» **DIRECTIONS**:
Extract each line of the material that contains the string "wildcard". Matches must have the same capitalization.

DATA SECTION Block Start

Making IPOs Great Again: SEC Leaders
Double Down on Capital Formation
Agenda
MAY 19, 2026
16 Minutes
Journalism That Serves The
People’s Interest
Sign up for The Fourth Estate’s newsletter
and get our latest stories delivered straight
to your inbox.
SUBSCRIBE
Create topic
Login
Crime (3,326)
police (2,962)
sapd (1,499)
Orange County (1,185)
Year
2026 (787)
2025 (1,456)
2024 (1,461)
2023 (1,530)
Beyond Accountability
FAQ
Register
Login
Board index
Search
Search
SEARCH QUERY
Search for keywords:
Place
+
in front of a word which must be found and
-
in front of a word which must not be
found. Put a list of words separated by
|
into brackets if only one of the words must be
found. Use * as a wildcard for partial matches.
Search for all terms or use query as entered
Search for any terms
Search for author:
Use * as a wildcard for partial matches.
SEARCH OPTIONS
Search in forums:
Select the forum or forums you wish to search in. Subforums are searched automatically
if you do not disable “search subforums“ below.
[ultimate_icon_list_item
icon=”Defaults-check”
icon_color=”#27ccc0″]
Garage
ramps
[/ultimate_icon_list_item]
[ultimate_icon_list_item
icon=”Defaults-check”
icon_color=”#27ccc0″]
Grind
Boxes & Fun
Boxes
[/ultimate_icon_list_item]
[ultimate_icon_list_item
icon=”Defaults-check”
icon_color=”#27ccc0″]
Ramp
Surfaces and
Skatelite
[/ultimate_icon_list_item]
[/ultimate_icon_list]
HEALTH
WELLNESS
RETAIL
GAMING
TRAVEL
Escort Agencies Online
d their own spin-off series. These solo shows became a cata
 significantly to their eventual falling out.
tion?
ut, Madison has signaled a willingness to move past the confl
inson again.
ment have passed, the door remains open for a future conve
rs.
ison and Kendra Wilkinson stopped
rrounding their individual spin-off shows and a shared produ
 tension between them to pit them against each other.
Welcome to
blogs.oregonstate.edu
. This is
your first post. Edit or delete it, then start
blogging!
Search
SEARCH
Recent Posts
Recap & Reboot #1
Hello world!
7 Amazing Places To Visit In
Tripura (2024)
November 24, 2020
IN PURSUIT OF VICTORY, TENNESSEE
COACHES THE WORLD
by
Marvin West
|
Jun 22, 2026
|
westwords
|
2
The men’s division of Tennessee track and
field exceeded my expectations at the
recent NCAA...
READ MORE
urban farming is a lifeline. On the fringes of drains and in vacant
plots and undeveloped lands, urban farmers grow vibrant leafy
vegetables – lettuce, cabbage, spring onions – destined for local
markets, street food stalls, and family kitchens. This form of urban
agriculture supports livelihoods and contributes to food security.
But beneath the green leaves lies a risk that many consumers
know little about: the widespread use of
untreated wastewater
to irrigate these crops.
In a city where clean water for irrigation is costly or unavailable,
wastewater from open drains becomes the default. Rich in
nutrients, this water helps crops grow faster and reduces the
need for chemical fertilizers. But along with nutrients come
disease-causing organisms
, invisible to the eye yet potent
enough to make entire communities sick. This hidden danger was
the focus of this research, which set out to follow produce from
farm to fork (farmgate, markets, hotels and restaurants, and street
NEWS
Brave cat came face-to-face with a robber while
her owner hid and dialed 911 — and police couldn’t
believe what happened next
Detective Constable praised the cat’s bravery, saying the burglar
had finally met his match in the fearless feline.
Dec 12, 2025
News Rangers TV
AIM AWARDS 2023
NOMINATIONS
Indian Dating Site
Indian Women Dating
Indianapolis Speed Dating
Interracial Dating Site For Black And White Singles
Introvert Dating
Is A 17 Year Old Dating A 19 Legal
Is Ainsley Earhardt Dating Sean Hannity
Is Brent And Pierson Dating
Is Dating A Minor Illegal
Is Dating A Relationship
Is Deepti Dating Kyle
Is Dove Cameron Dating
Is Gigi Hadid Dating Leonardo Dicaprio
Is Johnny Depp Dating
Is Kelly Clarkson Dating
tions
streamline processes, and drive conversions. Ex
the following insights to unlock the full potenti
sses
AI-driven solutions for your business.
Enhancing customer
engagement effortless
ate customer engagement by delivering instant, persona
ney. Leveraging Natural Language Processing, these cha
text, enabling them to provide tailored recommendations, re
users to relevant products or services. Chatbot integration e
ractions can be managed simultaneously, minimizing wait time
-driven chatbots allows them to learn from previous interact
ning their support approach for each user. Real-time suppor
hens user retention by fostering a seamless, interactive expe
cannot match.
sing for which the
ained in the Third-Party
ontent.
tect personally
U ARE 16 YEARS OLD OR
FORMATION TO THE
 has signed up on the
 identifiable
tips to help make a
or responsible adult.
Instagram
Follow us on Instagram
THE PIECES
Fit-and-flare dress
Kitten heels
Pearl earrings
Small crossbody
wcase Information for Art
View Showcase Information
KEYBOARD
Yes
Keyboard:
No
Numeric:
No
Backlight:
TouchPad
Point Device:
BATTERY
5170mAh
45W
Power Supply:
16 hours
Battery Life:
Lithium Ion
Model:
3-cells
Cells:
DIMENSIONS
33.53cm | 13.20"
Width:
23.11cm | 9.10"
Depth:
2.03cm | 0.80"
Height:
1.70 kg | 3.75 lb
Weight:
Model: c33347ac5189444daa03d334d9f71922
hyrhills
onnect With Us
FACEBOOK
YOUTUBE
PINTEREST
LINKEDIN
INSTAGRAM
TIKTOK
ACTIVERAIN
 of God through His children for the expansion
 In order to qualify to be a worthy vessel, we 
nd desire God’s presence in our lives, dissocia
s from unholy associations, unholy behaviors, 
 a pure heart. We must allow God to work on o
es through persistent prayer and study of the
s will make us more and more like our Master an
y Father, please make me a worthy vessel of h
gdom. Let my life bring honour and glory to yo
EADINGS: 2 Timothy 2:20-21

DATA SECTION Block End

» **ANSWER SECTION**:
found. Use * as a wildcard for partial matches.
Use * as a wildcard for partial matches.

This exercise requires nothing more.